Wilson concluded, correctly in my opinion, that the administration had shown itself prepared to twist intelligence to "justify" attacking Iraq and that it had little else upon which to base the conjuring up of the "mushroom cloud" that deceived Congress into voting for war. Several months into the war, no evidence of weapons of mass destruction (much less of the "reconstituted" nuclear weapons development program repeatedly advertised by Cheney) had been found. And the "explanation" offered by the Cheney/Rumsfeld "cabal," namely, that patience was needed because Iraq is the size of California, was wearing thin. The Iraq-Niger story was about all they had left.
Then, a Double Whammy
It was bad enough for the administration when Wilson's op-ed, "What I Didn't Find in Africa," appeared in the New York Times on July 6, 2003; and worse still when this consummate ambassador permitted himself to tell Washington Post reporters that the Iraq-Niger affair "begs the question regarding what else they are lying about." But when Cheney learned that the former ambassador's wife, Valerie Wilson née Plame, worked in the Nonproliferation Division that sent Wilson off on the mission to Niger, the vice president would almost certainly have seen deliberate sabotage by the CIA
I believe Cheney smelled a rat, the rat of deliberate defiance - in Cheney's eyes a mutinous attempt to deny him the kind of "intelligence" he knew would be required to deceive Congress.
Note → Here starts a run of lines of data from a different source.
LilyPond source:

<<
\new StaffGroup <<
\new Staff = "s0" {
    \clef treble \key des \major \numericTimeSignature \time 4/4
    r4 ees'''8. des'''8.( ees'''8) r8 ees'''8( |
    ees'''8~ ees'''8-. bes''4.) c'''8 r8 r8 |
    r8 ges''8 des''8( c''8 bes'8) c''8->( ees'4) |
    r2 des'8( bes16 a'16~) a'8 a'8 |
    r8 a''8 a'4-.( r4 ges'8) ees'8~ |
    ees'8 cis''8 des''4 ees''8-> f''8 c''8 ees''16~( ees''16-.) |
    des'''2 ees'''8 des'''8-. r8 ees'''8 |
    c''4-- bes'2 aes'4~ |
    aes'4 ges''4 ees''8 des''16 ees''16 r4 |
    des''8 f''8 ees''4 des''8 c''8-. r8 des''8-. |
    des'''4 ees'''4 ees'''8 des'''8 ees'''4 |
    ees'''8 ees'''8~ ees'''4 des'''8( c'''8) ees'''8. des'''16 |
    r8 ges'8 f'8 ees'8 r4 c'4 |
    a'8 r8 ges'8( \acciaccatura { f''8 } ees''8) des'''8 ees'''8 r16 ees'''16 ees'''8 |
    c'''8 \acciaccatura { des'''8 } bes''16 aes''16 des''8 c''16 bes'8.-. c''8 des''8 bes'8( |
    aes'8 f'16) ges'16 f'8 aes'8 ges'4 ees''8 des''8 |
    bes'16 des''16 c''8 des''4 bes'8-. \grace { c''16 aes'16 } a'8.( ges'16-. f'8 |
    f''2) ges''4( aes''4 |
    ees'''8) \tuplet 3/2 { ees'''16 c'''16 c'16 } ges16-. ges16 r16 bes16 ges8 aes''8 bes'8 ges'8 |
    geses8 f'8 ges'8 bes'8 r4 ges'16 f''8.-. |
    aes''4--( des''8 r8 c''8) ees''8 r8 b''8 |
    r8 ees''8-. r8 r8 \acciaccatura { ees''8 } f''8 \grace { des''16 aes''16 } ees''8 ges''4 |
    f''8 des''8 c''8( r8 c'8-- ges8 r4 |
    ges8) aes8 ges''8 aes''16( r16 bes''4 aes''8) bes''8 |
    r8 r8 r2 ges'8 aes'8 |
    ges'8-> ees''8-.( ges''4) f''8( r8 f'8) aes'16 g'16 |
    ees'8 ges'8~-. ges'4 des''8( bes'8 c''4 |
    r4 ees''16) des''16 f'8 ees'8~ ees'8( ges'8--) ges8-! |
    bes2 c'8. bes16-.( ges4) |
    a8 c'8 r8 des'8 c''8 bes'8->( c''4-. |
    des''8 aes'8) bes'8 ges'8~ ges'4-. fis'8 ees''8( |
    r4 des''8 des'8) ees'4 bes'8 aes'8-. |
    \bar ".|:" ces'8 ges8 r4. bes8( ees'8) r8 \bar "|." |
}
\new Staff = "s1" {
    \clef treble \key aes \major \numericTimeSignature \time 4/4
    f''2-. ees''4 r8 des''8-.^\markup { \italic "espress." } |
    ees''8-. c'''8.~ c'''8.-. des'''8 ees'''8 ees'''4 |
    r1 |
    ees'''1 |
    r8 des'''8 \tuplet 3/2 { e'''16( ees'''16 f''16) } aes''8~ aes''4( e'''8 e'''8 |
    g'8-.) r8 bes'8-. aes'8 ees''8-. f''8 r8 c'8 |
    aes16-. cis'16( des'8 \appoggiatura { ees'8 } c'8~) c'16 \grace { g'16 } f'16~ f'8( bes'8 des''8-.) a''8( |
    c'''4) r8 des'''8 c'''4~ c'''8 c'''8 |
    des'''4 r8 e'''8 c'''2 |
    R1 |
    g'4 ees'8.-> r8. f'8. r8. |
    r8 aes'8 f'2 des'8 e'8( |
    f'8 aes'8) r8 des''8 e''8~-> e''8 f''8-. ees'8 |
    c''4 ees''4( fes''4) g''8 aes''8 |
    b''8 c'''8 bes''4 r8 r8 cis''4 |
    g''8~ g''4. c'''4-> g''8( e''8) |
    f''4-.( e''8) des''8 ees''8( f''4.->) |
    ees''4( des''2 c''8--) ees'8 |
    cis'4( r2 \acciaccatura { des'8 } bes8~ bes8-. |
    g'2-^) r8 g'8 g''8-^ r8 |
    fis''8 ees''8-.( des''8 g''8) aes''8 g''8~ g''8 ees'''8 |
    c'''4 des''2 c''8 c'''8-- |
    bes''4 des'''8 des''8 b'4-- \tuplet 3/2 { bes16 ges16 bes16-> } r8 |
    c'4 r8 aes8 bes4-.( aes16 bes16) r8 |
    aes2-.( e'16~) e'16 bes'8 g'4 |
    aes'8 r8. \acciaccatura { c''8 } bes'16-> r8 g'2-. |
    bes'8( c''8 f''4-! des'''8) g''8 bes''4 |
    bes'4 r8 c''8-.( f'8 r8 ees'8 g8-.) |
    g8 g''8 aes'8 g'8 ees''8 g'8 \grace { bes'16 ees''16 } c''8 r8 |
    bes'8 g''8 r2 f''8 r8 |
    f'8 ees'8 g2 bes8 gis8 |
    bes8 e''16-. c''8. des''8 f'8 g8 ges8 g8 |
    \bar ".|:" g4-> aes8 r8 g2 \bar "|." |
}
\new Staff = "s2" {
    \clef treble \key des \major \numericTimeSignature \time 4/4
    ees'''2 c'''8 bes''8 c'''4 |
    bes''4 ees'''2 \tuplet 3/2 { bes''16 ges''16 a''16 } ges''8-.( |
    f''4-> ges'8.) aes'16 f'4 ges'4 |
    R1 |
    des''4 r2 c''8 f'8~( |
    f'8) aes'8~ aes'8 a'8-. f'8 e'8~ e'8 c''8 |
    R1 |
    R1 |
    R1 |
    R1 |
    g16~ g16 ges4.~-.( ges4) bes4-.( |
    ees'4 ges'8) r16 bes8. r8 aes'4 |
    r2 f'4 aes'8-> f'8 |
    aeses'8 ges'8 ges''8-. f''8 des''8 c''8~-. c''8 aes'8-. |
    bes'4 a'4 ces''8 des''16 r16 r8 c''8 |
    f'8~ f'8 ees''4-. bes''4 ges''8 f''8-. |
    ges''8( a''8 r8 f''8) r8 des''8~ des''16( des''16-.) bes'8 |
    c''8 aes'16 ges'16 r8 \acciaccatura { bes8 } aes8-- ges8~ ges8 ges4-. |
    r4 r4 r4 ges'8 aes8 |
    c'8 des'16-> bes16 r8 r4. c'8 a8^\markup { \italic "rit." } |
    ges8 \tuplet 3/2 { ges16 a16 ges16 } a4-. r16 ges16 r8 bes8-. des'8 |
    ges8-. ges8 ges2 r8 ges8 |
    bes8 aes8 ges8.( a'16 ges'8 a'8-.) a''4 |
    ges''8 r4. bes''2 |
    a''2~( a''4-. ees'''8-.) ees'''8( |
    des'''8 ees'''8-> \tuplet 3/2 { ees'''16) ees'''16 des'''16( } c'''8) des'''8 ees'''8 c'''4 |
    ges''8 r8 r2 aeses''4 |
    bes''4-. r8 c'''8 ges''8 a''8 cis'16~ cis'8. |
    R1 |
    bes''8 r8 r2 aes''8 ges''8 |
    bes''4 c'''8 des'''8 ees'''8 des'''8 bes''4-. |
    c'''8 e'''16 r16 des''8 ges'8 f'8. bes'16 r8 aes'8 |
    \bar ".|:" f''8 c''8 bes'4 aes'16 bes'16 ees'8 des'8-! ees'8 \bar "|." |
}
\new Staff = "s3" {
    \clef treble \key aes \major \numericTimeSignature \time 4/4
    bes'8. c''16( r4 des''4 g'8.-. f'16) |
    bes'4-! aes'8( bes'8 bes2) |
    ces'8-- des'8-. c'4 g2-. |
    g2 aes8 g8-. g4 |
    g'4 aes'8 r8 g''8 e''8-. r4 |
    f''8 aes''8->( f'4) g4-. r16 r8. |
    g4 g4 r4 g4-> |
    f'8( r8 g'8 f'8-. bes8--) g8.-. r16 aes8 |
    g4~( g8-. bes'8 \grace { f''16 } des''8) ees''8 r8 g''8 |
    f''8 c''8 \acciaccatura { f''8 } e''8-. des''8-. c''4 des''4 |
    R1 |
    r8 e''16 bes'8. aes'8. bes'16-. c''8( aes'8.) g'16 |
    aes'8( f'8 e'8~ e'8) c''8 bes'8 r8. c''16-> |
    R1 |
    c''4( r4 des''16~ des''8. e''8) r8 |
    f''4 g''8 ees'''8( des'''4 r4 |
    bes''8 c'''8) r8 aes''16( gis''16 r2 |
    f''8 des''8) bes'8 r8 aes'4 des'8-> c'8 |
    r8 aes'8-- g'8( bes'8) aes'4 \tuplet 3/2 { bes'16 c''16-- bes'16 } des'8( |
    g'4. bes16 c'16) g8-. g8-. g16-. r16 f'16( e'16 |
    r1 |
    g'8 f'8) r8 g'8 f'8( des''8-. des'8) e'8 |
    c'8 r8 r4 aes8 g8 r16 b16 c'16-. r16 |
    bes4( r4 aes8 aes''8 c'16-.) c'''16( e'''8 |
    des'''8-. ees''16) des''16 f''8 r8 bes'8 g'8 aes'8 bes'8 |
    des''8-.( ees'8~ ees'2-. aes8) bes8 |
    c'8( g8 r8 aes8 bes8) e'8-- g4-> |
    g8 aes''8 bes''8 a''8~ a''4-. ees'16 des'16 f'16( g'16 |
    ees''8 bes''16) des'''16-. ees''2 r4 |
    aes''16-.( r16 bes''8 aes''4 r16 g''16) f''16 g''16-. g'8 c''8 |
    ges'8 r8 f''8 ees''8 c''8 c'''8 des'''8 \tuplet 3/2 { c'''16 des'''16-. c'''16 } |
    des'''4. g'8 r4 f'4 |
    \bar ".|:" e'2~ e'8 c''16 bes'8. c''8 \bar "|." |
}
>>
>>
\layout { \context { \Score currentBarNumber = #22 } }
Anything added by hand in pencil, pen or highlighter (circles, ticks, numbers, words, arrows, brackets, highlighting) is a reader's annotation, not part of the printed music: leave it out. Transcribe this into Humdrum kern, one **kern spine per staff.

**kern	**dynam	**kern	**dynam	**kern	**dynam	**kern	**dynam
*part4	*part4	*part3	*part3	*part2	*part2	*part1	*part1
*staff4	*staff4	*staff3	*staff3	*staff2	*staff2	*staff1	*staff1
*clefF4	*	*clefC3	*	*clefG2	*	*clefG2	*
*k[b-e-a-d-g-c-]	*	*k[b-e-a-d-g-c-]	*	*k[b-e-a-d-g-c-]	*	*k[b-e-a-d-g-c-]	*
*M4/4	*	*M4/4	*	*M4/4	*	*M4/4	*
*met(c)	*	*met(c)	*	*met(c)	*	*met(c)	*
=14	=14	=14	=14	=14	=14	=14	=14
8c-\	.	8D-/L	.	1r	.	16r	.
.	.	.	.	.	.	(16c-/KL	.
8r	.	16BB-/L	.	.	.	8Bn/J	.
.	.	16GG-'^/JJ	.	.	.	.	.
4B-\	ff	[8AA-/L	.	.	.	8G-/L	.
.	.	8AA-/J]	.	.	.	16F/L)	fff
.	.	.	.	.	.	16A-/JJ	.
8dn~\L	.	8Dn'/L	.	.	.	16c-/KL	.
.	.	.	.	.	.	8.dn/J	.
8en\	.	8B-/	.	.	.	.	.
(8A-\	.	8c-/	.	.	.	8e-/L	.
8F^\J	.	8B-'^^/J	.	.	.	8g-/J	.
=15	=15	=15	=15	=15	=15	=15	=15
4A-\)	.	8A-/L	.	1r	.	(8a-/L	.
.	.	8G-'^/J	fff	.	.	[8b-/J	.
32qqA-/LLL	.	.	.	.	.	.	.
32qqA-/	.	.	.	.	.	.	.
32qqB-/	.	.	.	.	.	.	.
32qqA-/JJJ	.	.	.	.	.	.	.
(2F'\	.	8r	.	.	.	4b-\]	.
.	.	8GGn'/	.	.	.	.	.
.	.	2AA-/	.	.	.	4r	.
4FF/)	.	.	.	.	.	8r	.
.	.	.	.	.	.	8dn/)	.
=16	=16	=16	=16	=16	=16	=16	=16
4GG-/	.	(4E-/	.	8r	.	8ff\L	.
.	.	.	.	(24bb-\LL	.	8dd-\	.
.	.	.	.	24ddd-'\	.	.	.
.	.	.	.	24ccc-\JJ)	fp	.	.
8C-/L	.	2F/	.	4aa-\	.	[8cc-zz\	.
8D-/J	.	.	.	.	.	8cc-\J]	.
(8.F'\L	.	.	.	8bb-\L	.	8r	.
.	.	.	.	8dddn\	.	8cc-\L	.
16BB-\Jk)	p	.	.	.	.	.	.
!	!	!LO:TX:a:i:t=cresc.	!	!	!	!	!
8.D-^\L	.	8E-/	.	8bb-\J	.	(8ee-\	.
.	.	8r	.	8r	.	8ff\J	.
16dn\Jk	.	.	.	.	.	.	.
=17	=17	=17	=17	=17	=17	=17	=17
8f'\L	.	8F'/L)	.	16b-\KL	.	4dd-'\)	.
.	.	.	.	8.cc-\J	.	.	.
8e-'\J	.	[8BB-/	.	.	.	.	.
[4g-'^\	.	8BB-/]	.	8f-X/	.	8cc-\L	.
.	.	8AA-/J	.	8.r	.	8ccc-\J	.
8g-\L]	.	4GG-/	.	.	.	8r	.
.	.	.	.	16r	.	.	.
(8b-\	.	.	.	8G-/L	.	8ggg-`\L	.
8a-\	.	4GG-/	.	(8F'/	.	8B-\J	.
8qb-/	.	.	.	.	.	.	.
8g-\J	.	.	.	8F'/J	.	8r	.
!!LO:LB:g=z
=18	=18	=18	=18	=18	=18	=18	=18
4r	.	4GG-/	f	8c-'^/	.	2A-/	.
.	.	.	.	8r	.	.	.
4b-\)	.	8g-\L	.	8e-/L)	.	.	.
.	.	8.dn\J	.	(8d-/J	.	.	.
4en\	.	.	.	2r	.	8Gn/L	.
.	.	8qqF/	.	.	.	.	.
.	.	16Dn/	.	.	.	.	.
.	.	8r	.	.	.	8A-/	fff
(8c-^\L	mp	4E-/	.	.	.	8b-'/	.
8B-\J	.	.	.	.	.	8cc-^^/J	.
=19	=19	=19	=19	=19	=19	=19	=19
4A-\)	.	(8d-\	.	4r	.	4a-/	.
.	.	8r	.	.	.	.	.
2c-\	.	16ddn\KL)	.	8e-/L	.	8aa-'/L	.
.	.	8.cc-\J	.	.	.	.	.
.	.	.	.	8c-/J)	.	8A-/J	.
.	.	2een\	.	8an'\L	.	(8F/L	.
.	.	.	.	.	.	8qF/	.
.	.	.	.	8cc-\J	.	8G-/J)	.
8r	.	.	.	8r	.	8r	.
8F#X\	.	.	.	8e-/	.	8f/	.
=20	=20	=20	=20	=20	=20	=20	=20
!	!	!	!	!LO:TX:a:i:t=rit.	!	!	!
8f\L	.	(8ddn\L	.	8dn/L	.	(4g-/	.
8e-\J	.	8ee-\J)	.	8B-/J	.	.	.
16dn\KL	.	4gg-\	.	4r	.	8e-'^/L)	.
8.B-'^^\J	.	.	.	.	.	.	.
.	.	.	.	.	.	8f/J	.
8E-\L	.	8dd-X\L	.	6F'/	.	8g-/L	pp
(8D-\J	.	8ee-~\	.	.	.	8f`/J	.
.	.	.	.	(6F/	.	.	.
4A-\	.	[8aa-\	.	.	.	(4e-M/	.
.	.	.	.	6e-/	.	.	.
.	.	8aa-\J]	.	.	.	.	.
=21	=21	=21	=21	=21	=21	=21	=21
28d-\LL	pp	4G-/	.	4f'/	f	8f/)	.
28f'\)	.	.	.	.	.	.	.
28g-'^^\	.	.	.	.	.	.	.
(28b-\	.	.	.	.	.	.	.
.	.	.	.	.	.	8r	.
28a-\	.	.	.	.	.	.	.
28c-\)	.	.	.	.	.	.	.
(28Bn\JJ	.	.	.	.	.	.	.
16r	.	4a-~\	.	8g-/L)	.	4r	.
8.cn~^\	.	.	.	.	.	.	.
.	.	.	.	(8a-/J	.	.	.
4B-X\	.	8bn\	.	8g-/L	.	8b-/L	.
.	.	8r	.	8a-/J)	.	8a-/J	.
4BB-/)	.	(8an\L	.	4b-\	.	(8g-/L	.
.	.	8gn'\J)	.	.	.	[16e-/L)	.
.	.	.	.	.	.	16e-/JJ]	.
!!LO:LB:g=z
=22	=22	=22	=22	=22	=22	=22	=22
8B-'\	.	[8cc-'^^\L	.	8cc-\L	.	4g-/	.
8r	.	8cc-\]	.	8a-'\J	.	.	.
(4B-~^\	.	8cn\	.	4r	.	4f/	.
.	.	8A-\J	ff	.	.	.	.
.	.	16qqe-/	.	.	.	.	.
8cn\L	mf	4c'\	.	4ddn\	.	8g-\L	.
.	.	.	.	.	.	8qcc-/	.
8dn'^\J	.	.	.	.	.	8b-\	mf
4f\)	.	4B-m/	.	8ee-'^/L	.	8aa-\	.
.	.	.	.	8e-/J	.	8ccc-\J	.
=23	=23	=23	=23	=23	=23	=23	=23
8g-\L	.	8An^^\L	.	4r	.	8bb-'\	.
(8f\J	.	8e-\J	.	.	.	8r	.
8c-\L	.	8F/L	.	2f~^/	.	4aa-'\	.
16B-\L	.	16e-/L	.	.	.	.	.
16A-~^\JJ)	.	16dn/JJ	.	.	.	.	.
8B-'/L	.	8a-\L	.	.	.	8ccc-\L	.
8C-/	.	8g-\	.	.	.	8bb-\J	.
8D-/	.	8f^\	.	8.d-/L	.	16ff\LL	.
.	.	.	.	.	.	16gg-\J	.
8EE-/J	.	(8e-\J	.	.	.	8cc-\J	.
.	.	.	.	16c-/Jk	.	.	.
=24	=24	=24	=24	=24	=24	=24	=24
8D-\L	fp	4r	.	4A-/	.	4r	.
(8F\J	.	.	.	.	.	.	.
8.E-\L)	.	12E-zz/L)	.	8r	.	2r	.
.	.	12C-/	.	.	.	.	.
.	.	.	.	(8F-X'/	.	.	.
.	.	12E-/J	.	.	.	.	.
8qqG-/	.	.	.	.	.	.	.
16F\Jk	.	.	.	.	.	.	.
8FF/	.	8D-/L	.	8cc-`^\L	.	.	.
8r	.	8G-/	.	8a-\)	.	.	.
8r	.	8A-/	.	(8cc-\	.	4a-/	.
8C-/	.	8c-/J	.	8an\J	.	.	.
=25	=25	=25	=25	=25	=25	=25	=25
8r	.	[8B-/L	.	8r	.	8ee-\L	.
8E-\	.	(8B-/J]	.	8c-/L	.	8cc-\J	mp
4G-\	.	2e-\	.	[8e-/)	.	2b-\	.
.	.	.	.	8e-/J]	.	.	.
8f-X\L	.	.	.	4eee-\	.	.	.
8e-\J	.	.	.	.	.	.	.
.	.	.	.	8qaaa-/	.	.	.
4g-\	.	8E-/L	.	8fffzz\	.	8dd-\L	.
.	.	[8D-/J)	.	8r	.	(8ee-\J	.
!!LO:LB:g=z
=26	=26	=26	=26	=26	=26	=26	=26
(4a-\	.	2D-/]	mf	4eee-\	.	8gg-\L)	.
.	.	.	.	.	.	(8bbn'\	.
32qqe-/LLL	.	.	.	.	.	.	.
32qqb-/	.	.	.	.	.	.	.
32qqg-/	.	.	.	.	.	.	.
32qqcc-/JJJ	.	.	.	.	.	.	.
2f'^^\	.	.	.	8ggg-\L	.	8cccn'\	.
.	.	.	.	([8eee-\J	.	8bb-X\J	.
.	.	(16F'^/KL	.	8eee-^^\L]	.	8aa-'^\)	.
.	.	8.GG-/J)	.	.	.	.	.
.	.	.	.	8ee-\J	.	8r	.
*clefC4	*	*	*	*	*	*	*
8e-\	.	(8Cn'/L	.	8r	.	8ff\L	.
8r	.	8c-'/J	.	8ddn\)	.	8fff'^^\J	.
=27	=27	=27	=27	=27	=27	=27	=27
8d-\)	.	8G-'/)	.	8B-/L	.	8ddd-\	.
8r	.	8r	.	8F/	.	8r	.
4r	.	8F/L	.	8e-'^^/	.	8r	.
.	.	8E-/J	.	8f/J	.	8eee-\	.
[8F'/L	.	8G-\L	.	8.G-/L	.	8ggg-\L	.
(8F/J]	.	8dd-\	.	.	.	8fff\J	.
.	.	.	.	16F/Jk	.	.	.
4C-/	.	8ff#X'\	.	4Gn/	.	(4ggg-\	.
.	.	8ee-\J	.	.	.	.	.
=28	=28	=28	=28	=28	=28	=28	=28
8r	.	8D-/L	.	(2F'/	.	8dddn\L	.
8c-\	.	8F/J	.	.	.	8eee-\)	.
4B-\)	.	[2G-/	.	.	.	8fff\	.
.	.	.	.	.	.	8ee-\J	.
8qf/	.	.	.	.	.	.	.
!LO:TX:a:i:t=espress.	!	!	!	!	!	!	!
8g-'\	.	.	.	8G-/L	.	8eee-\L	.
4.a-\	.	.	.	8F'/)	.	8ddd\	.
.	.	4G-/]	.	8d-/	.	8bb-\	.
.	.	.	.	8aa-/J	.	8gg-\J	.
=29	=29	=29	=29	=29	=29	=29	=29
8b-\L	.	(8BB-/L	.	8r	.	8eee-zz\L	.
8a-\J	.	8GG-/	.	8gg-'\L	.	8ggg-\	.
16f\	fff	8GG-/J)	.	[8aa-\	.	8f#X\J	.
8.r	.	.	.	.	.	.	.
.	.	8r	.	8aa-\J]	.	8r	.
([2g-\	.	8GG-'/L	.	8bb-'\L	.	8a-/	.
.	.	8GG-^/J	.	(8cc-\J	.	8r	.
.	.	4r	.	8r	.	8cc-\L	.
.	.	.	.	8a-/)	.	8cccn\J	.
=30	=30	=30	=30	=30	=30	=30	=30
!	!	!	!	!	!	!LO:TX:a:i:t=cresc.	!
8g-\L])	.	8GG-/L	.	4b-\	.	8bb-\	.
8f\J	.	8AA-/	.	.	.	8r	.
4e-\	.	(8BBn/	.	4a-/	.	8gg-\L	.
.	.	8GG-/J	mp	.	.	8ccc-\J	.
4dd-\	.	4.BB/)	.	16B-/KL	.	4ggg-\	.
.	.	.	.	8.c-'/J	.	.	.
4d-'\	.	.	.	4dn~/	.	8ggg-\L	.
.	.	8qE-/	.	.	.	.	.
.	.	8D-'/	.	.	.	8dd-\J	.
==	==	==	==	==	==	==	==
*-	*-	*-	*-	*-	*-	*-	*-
Mrs. Wilson is a veteran CIA operative trained to spot a spurious report a mile away. Cheney could only assume that she would have recognized the Iraq-Niger canard for what it was, and sent her husband to Niger to give the lie to the report. Policymakers immersed in the world of politics often have difficulty distinguishing between honest efforts by intelligence professionals to pursue the truth on the one hand and insubordination/sabotage on the other.
The Iraq-Niger fish story had already begun to stink. Tenet had insisted on deleting it from the president's "mushroom-cloud" speech on October 7, 2002, just three days before Congress voted to approve war. Yet the White House was acutely embarrassed when it had to retract the story after it had found its way into the president's State of the Union address the following January. As for then-Secretary of State Colin Powell, although he used a plethora of spurious material in his UN speech of February 5, 2003, the Niger story smelled so bad that it did not meet even that low threshold. And it did not help a bit when Powell was asked why the president had repeated the story in late January, while he (Powell) chose not to use it just a week later; Powell damned the president's words with very faint praise, saying they were "not completely outrageous."
Ray McGovern, co-founder of Veteran Intelligence Professionals for Sanity (VIPS), was a CIA analyst for 27 years. His responsibilities included daily briefings of the vice president and other senior officials. Ray now works for Tell the Word, the publishing arm of the ecumenical Church of the Saviour in Washington, DC.